Items listed in a dataset
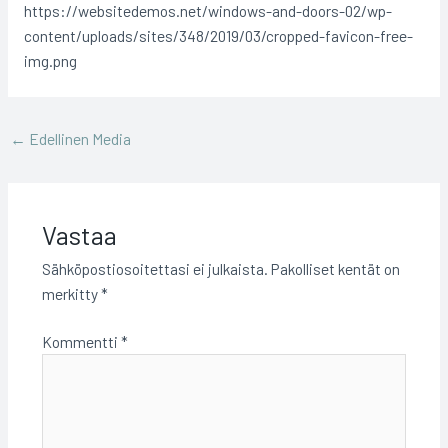
https://websitedemos.net/windows-and-doors-02/wp-
content/uploads/sites/348/2019/03/cropped-favicon-free-
img.png
←
Edellinen Media
Vastaa
Sähköpostiosoitettasi ei julkaista.
Pakolliset kentät on
merkitty
*
Kommentti
*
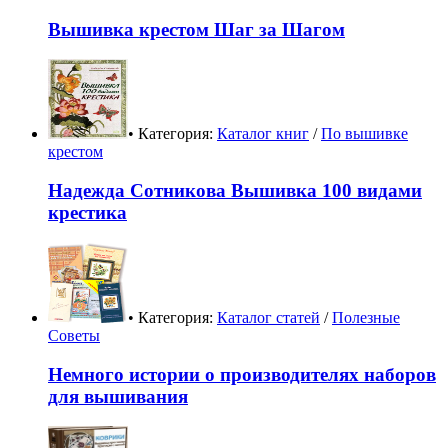
Вышивка крестом Шаг за Шагом
• Категория:
Каталог книг
/
По вышивке
крестом
Надежда Сотникова Вышивка 100 видами
крестика
• Категория:
Каталог статей
/
Полезные
Советы
Немного истории о производителях наборов
для вышивания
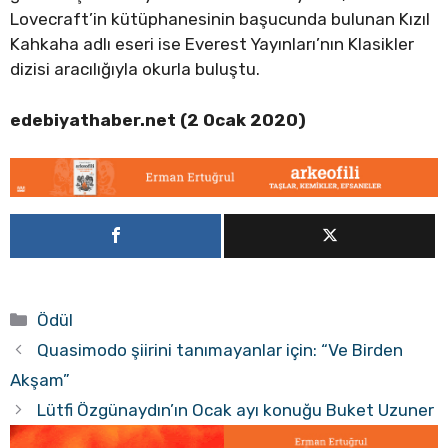
Lovecraft’in kütüphanesinin başucunda bulunan Kızıl
Kahkaha adlı eseri ise Everest Yayınları’nın Klasikler
dizisi aracılığıyla okurla buluştu.
edebiyathaber.net (2 Ocak 2020)
Kategoriler
Ödül
Quasimodo şiirini tanımayanlar için: “Ve Birden
Akşam”
Lütfi Özgünaydın’ın Ocak ayı konuğu Buket Uzuner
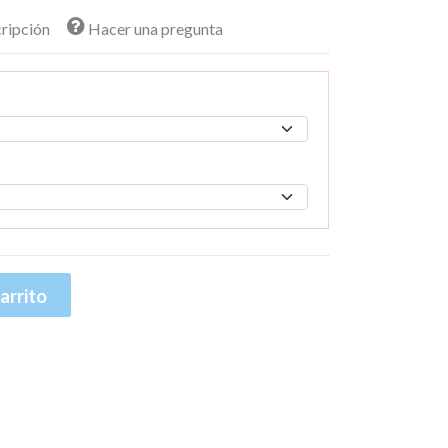
cripción
Hacer una pregunta
arrito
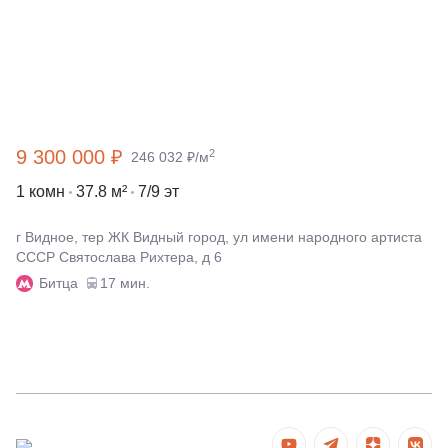
9 300 000 ₽
2
246 032 ₽/м
1 комн
37.8 м²
7/9 эт
г Видное, тер ЖК Видный город, ул имени народного артиста
СССР Святослава Рихтера, д 6
Битца
17 мин.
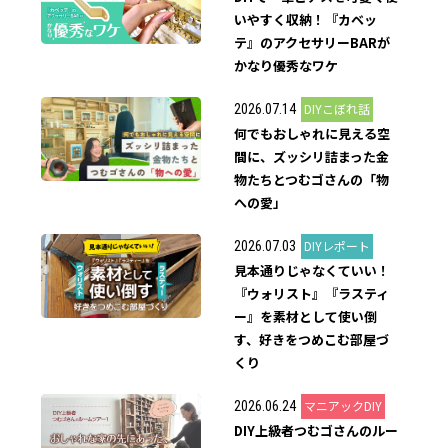
いやすく収納！『カベッ
テ』のアクセサリーBARが
かなり優秀なワケ
DIYこぼれ話
2026.07.14
何でもおしゃれに見える空
間に、ズッシリ詰まった金
物たちとつむゴさんの「物
への愛」
DIYレポート
2026.07.03
見本通りじゃなくていい！
『ウォリスト』『ラスティ
ー』を素材として使い倒
す、好きをつめこむ部屋づ
くり
マニアックDIY
2026.06.24
DIY上級者つむゴさんのルー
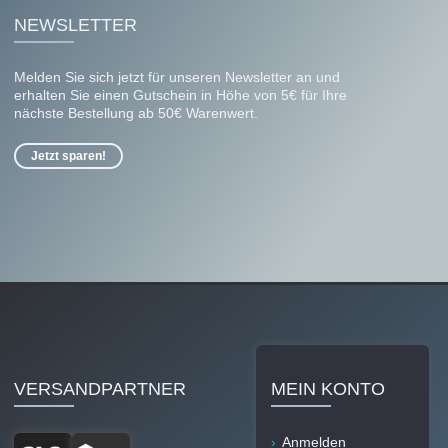
NEWSLETTER
Melden Sie sich jetzt für unseren Newsletter an und
erhalten Sie einen Gutschein in Höhe von 5€ für Ihre
nächste Bestellung ab 50€ Warenwert.
Jetzt sparen!
VERSANDPARTNER
MEIN KONTO
Anmelden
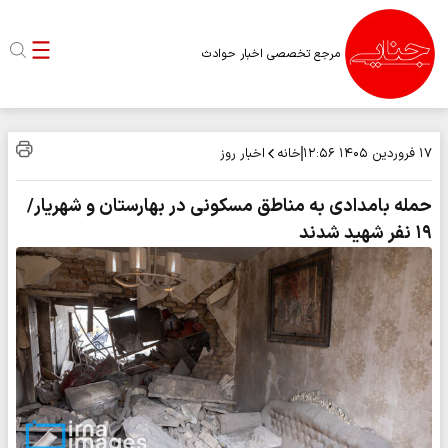
مرجع تخصصی اخبار حوادث
خانه
اخبار روز
۱۷ فروردین ۱۴۰۵
۱۲:۵۶
حمله بامدادی به مناطق مسکونی در بهارستان و شهریار/
۱۹ نفر شهید شدند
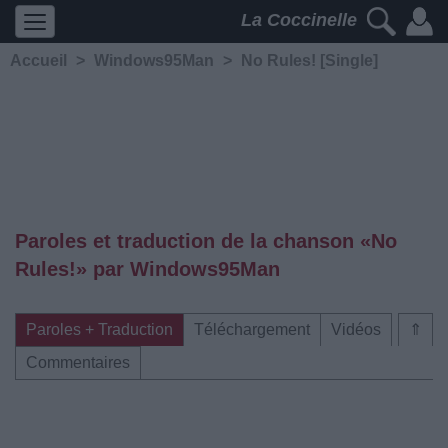
La Coccinelle
Accueil
>
Windows95Man
>
No Rules! [Single]
Paroles et traduction de la chanson «No
Rules!» par Windows95Man
Paroles + Traduction
Téléchargement
Vidéos
⇑
Commentaires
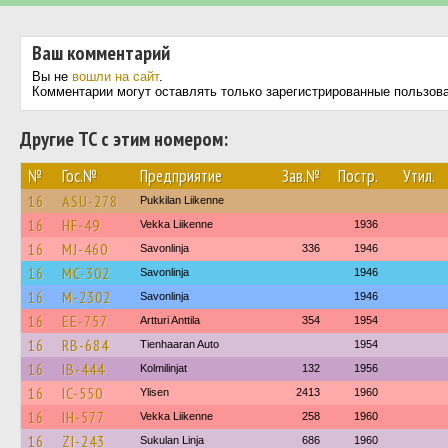
Ваш комментарий
Вы не
вошли на сайт
.
Комментарии могут оставлять только зарегистрированные пользов
Другие ТС с этим номером:
№
Гос.№
Предприятие
Зав.№
Постр.
Утил.
16
ASU-278
Pukkilan Liikenne
16
HF-49
Vekka Liikenne
1936
16
MJ-460
Savonlinja
336
1946
16
MC-302
Savonlinja
1946
16
M-2302
Savonlinja
1946
16
EE-757
Artturi Anttila
354
1954
16
RB-684
Tienhaaran Auto
1954
16
IB-444
Kolmilinjat
132
1956
16
IC-550
Ylisen
2413
1960
16
IH-577
Vekka Liikenne
258
1960
16
ZI-243
Sukulan Linja
686
1960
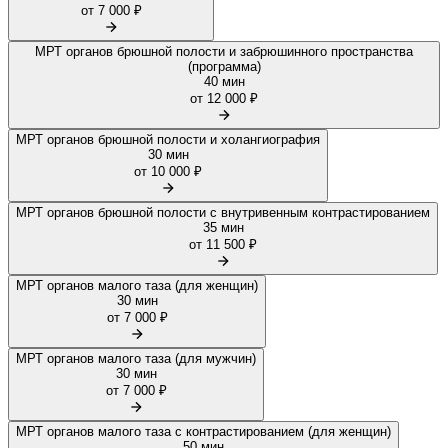
от 7 000 ₽
МРТ органов брюшной полости и забрюшинного пространства
(программа)
40 мин
от 12 000 ₽
МРТ органов брюшной полости и холангиография
30 мин
от 10 000 ₽
МРТ органов брюшной полости с внутривенным контрастированием
35 мин
от 11 500 ₽
МРТ органов малого таза (для женщин)
30 мин
от 7 000 ₽
МРТ органов малого таза (для мужчин)
30 мин
от 7 000 ₽
МРТ органов малого таза с контрастированием (для женщин)
50 мин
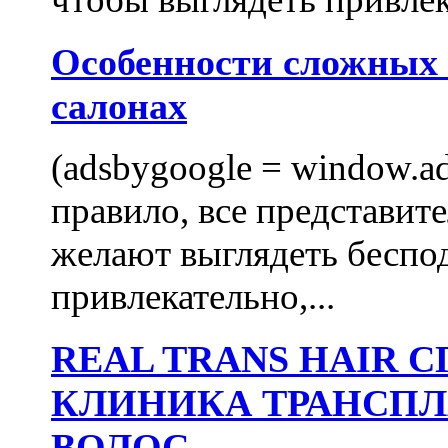
Особенности сложных
салонах
(adsbygoogle = window.ads
правило, все представит
желают выглядеть беспо
привлекательно,...
REAL TRANS HAIR
КЛИНИКА ТРАНСП
ВОЛОС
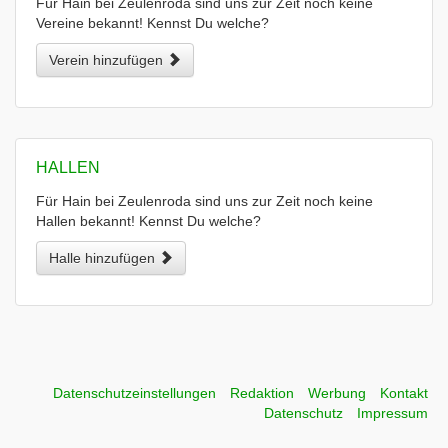
Für Hain bei Zeulenroda sind uns zur Zeit noch keine
Vereine bekannt! Kennst Du welche?
Verein hinzufügen
HALLEN
Für Hain bei Zeulenroda sind uns zur Zeit noch keine
Hallen bekannt! Kennst Du welche?
Halle hinzufügen
Datenschutzeinstellungen
Redaktion
Werbung
Kontakt
Datenschutz
Impressum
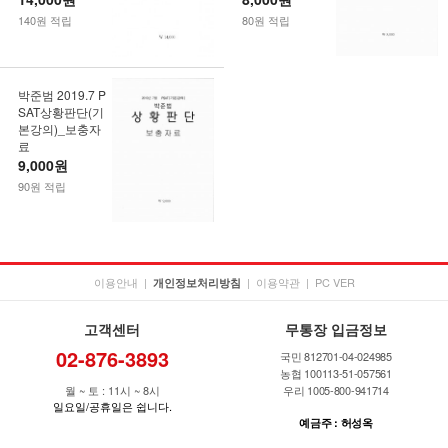
140원 적립
80원 적립
박준범 2019.7 P
SAT상황판단(기
본강의)_보충자
료
9,000원
90원 적립
이용안내
|
|
이용약관
|
PC VER
개인정보처리방침
고객센터
무통장 입금정보
02-876-3893
국민 812701-04-024985
농협 100113-51-057561
월 ~ 토 : 11시 ~ 8시
우리 1005-800-941714
일요일/공휴일은 쉽니다.
예금주 : 허성옥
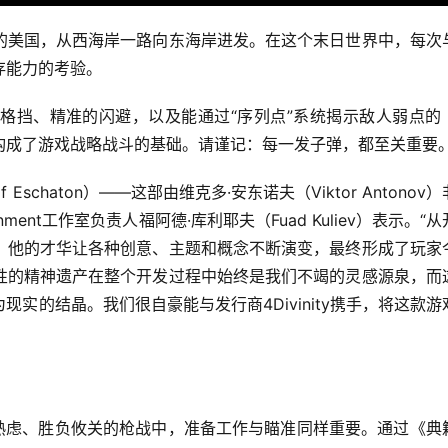
的美国，从西海岸一路向东海岸进发。在这个末日世界中，每次
存能力的考验。
格挡、精准的闪避，以及能通过“序列点”系统揭示敌人弱点的
构成了游戏战略战斗的基础。请谨记：每一发子弹，都至关重要
schaton）——这部由维克多·安东诺夫（Viktor Antonov
tainment工作室负责人福阿德·库利耶夫（Fuad Kuliev）表示。“
：他的才华让各种创意、主题和概念不断演变，最终形成了玩家
性的精神遗产在整个开发过程中始终是我们不竭的灵感源泉，而
实的结晶。我们很自豪能与发行商4Divinity携手，将这款游
思熟虑、胜负攸关的枪战中，准备工作与瞄准同样重要。通过《典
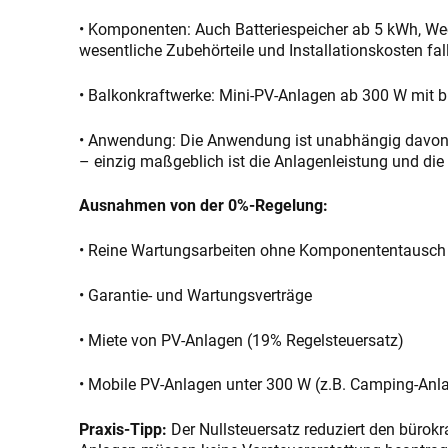
• Komponenten: Auch Batteriespeicher ab 5 kWh, W
wesentliche Zubehörteile und Installationskosten fal
• Balkonkraftwerke: Mini-PV-Anlagen ab 300 W mit b
• Anwendung: Die Anwendung ist unabhängig davon, o
– einzig maßgeblich ist die Anlagenleistung und di
Ausnahmen von der 0%-Regelung:
• Reine Wartungsarbeiten ohne Komponententausch
• Garantie- und Wartungsverträge
• Miete von PV-Anlagen (19% Regelsteuersatz)
• Mobile PV-Anlagen unter 300 W (z.B. Camping-Anl
Praxis-Tipp:
Der Nullsteuersatz reduziert den bürokr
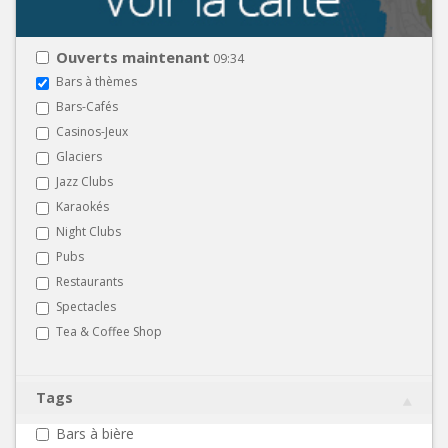
Ouverts maintenant
09:34
Bars à thèmes
Bars-Cafés
Casinos-Jeux
Glaciers
Jazz Clubs
Karaokés
Night Clubs
Pubs
Restaurants
Spectacles
Tea & Coffee Shop
Tags
Bars à bière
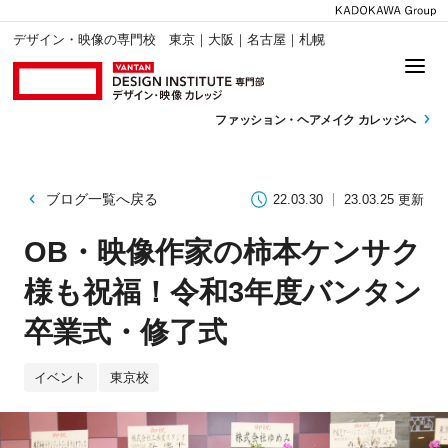
デザイン・映像の専門校 東京｜大阪｜名古屋｜札幌
ファッション・
ヘアメイク カレッジへ
ブログ一覧へ戻る
22.03.30
23.03.25 更新
OB・映像作家の柿本ケンサク
様も祝福！令和3年度バンタン
卒業式・修了式
イベント
東京校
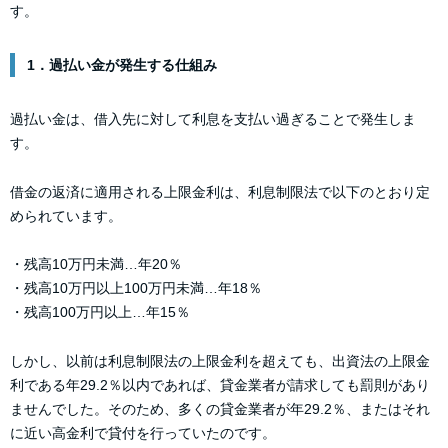
す。
1．過払い金が発生する仕組み
過払い金は、借入先に対して利息を支払い過ぎることで発生しま
す。
借金の返済に適用される上限金利は、利息制限法で以下のとおり定
められています。
・残高10万円未満…年20％
・残高10万円以上100万円未満…年18％
・残高100万円以上…年15％
しかし、以前は利息制限法の上限金利を超えても、出資法の上限金
利である年29.2％以内であれば、貸金業者が請求しても罰則があり
ませんでした。そのため、多くの貸金業者が年29.2％、またはそれ
に近い高金利で貸付を行っていたのです。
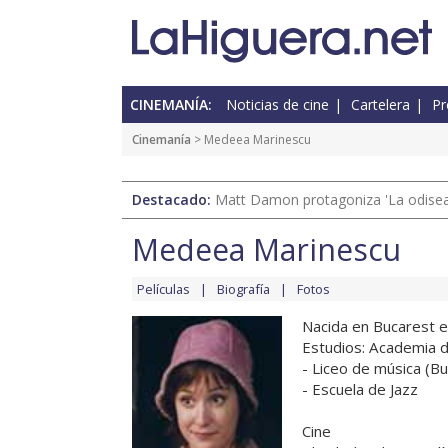
CINEMANÍA:
Noticias de cine
Cartelera
Pr
Cinemanía
> Medeea Marinescu
Destacado:
Matt Damon protagoniza 'La odisea'
Medeea Marinescu
Películas
Biografía
Fotos
Nacida en Bucarest 
Estudios: Academia d
- Liceo de música (B
- Escuela de Jazz
Cine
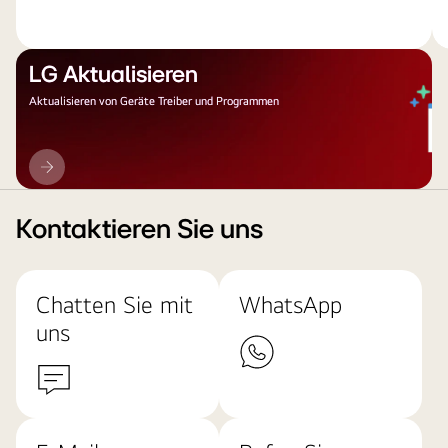
LG Aktualisieren
Aktualisieren von Geräte Treiber und Programmen
LG
Aktualisieren
Kontaktieren Sie uns
Chatten Sie mit
WhatsApp
uns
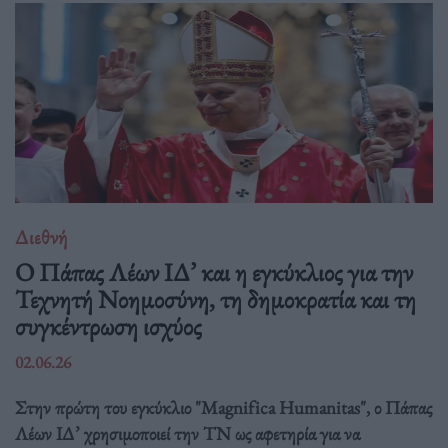
Διεθνή
Ο Πάπας Λέων ΙΔ’ και η εγκύκλιος για την
Τεχνητή Νοημοσύνη, τη δημοκρατία και τη
συγκέντρωση ισχύος
02.06.26
Στην πρώτη του εγκύκλιο "Magnifica Humanitas", ο Πάπας
Λέων ΙΔ’ χρησιμοποιεί την ΤΝ ως αφετηρία για να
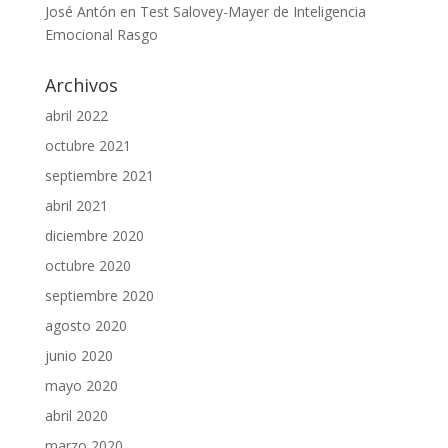
José Antón
en
Test Salovey-Mayer de Inteligencia
Emocional Rasgo
Archivos
abril 2022
octubre 2021
septiembre 2021
abril 2021
diciembre 2020
octubre 2020
septiembre 2020
agosto 2020
junio 2020
mayo 2020
abril 2020
marzo 2020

_Exercise description:_ Only lines that contain the string "welche" count; pick each one out of the records and copy it.

_Exercise result:_
Vereine bekannt! Kennst Du welche?
Hallen bekannt! Kennst Du welche?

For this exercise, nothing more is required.